SNP filtering
After receiving the SNP data from DArT Pty Ltd, the SNP data and
associated metadata were read into a genlight object as implemented in R
package adegenet (Jombart, 2008) to facilitate subsequent processing
with R package dartR (Gruber et al., 2018). We created two different
datasets based upon different filtering of the initial 19903 polymorphic
SNP loci, one for the phylogenetic analysis (‘phylo’ dataset), and the
other for the PCoA and fixed difference analyses (‘PCoA’ dataset). The
phylo dataset was initially filtered to remove any
obviously-introgressed individuals within the MDB (identified using the
PCoA dataset), as reticulation events are not compatible with
bifurcating trees. The next step retained only loci for which
repeatability was greater than 0.99 and all loci with a callrate above
0.6. The PCoA dataset included all individuals and was first filtered
for repeatability to include values greater than 0.99. The second
filtering step removed all secondary loci (loci found within the same
sequenced fragment) with the locus retained having the higher
polymorphism information content (PIC) value.

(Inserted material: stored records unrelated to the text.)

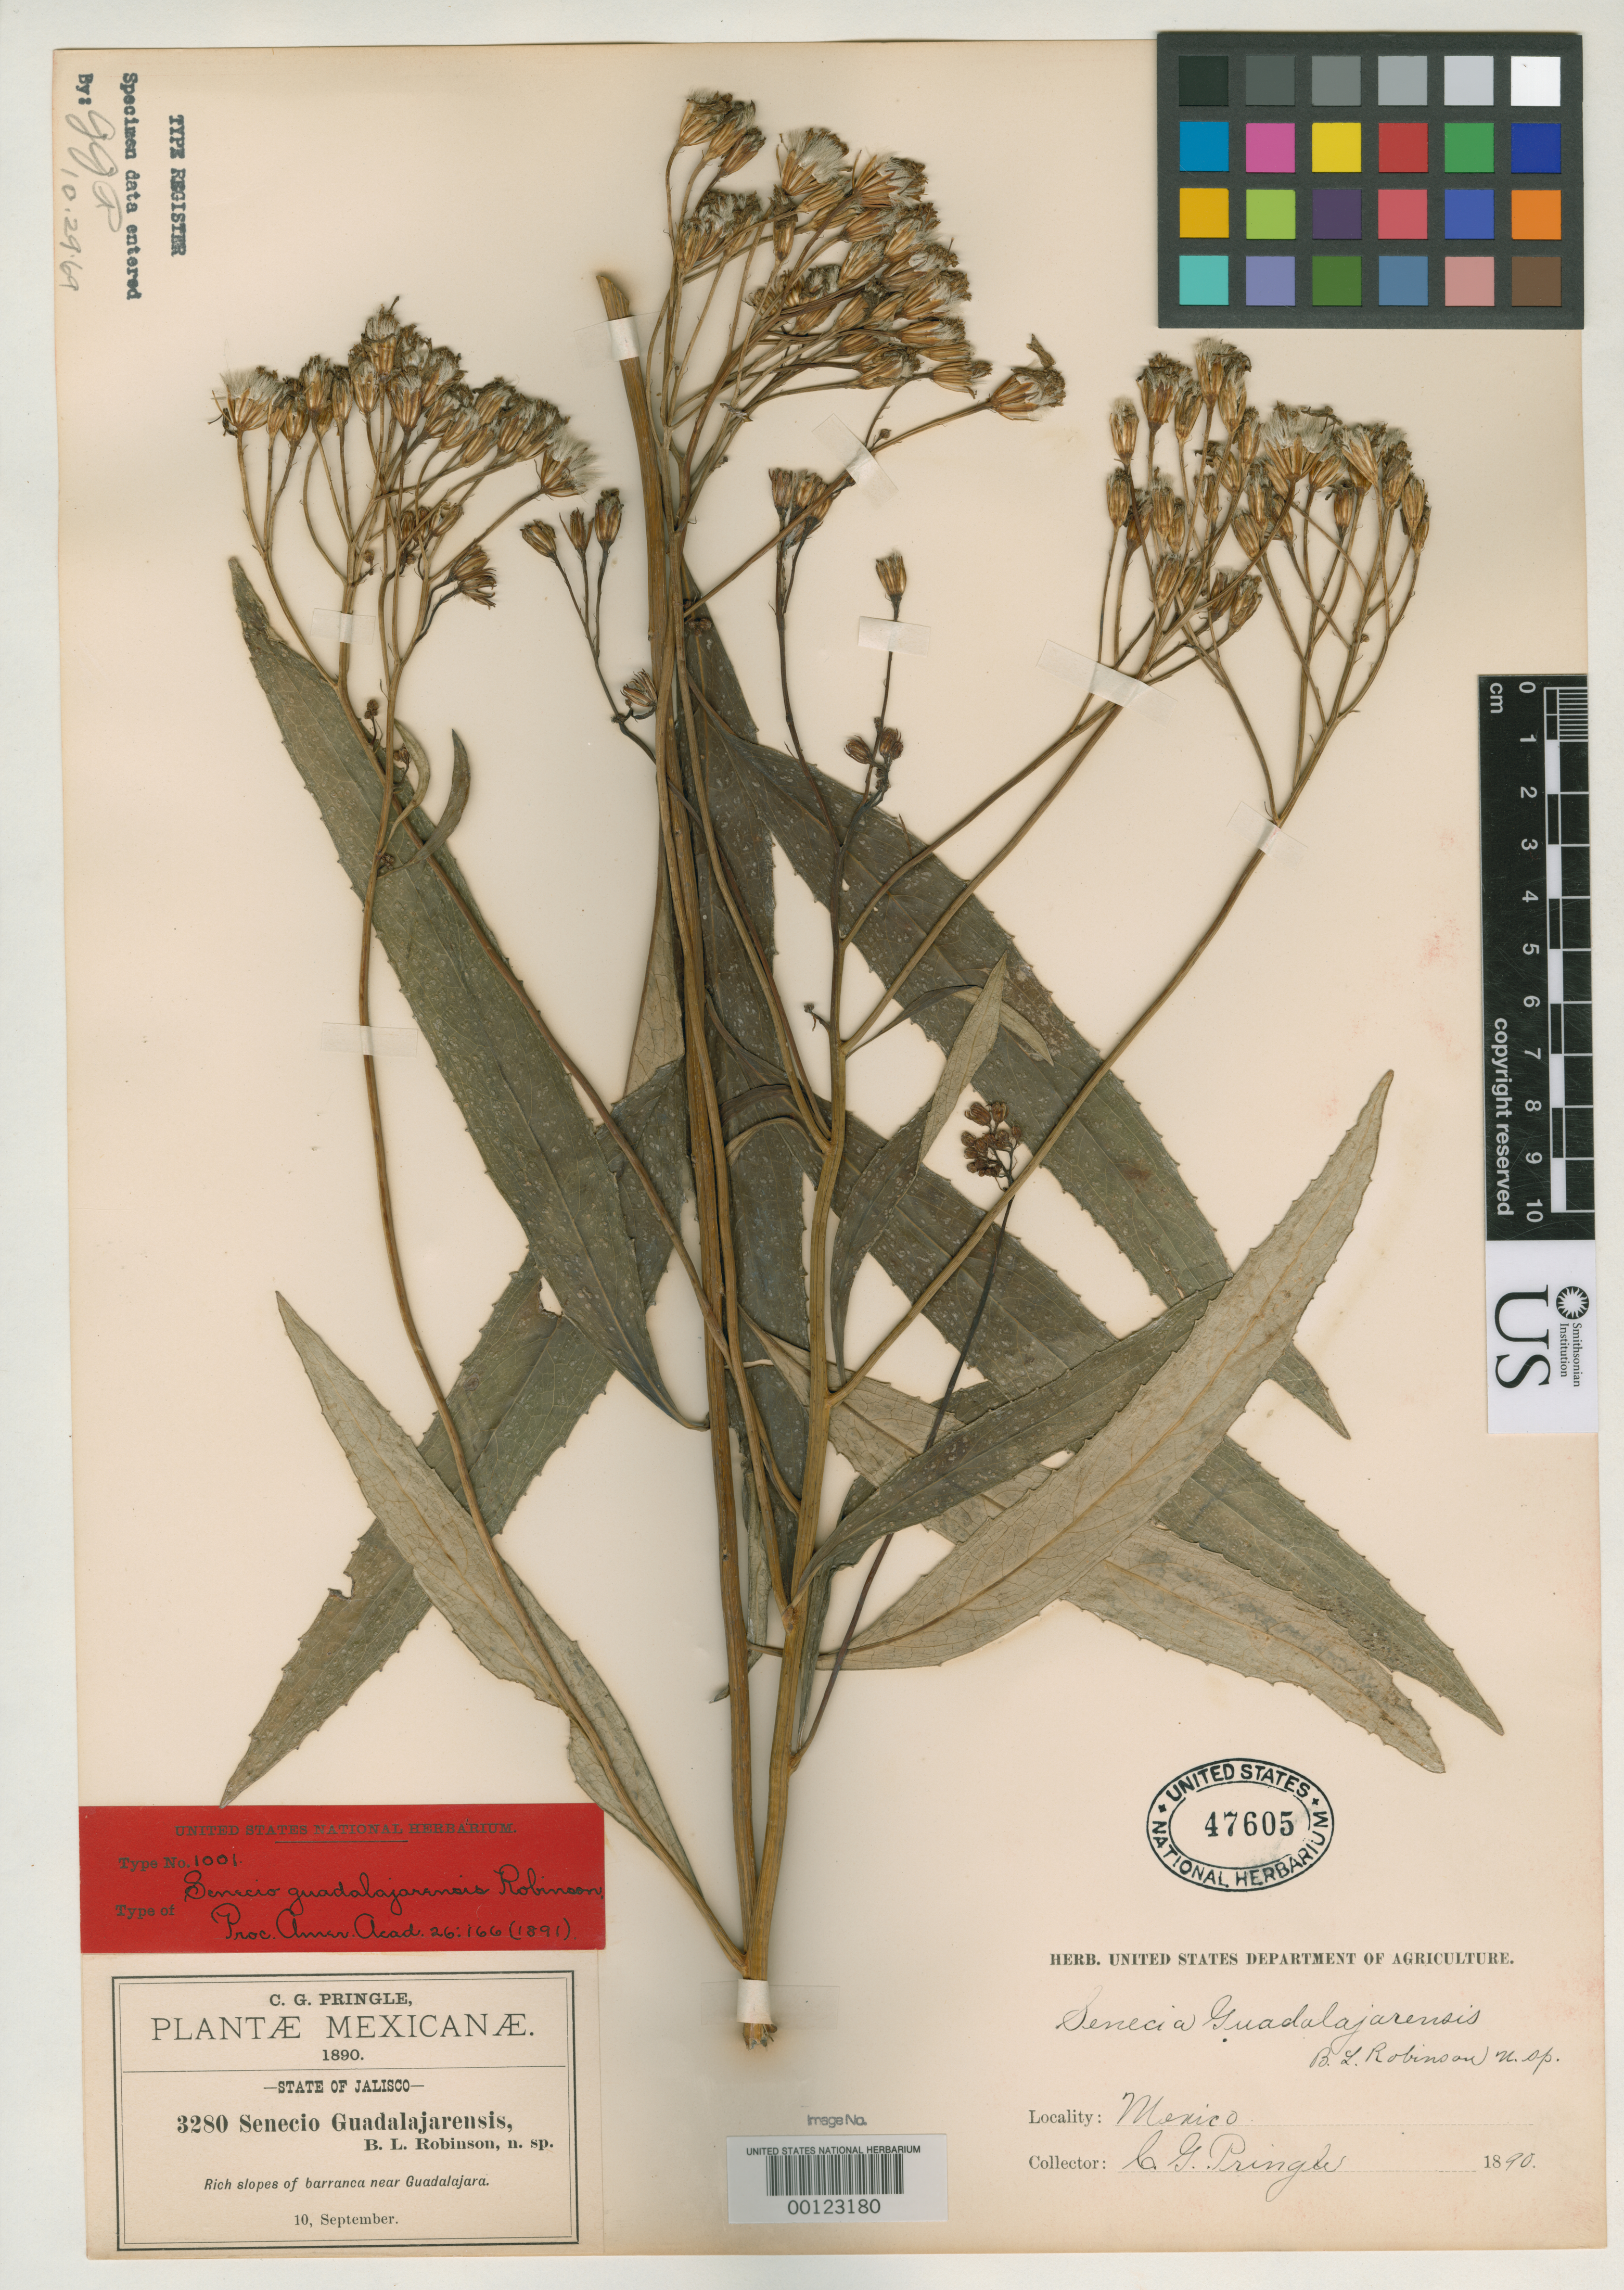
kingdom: Plantae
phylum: Tracheophyta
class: Magnoliopsida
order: Asterales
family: Asteraceae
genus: Senecio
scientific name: Senecio guadalajarensis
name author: B.L. Rob.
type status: Isotype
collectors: C. G. Pringle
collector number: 3280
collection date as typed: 10 Sep 1890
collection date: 1890-09-10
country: Mexico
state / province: Jalisco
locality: Slopes of Barranca near Guadalajara.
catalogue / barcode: US 47605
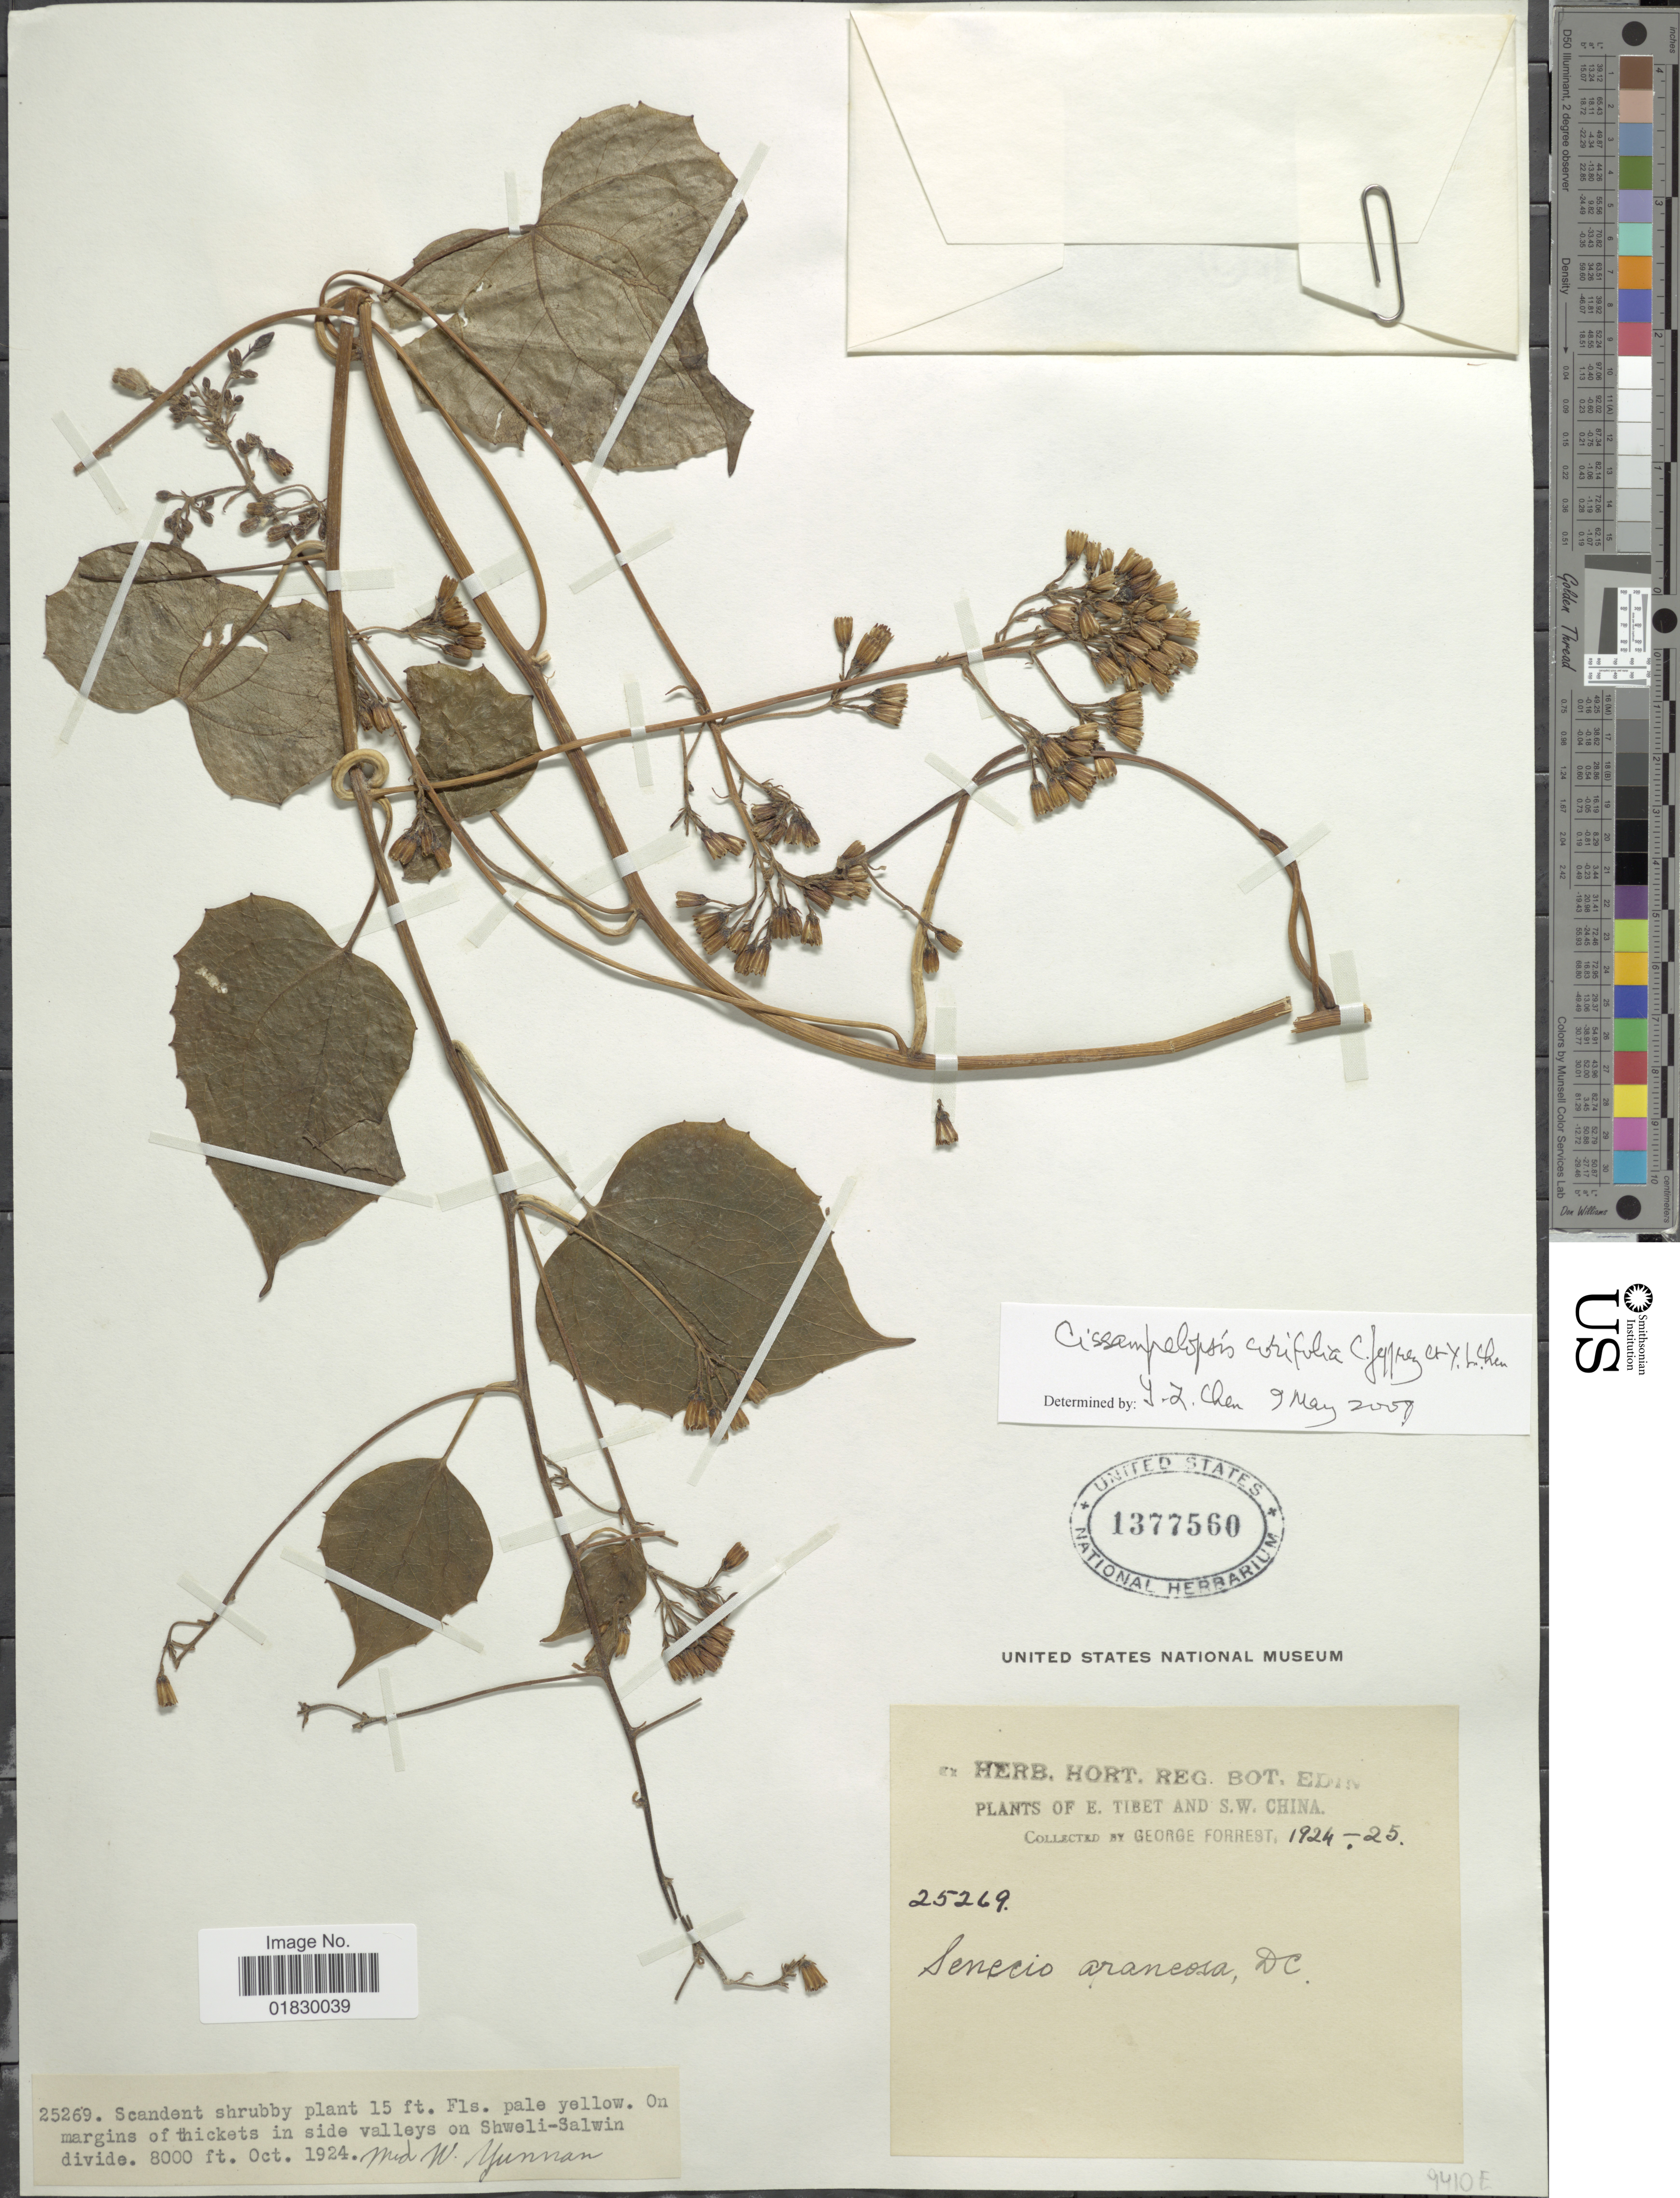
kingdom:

Finally, loci with a
callrate above 0.9 were retained. The additional filtering steps were
undertaken on the PCoA dataset for the two analyses that are sensitive
to the presence of too many missing values and/or tightly-linked loci
(ordination and the calculation of fixed differences). The data
remaining after these primary filtering steps for both datasets are
regarded as highly reliable. The PCoA dataset was used for each of the
additional (stepwise) PCoA analyses based on a subset of individuals
being compared, with additional filtering applied to remove any loci
that become monomorphic in such subsets.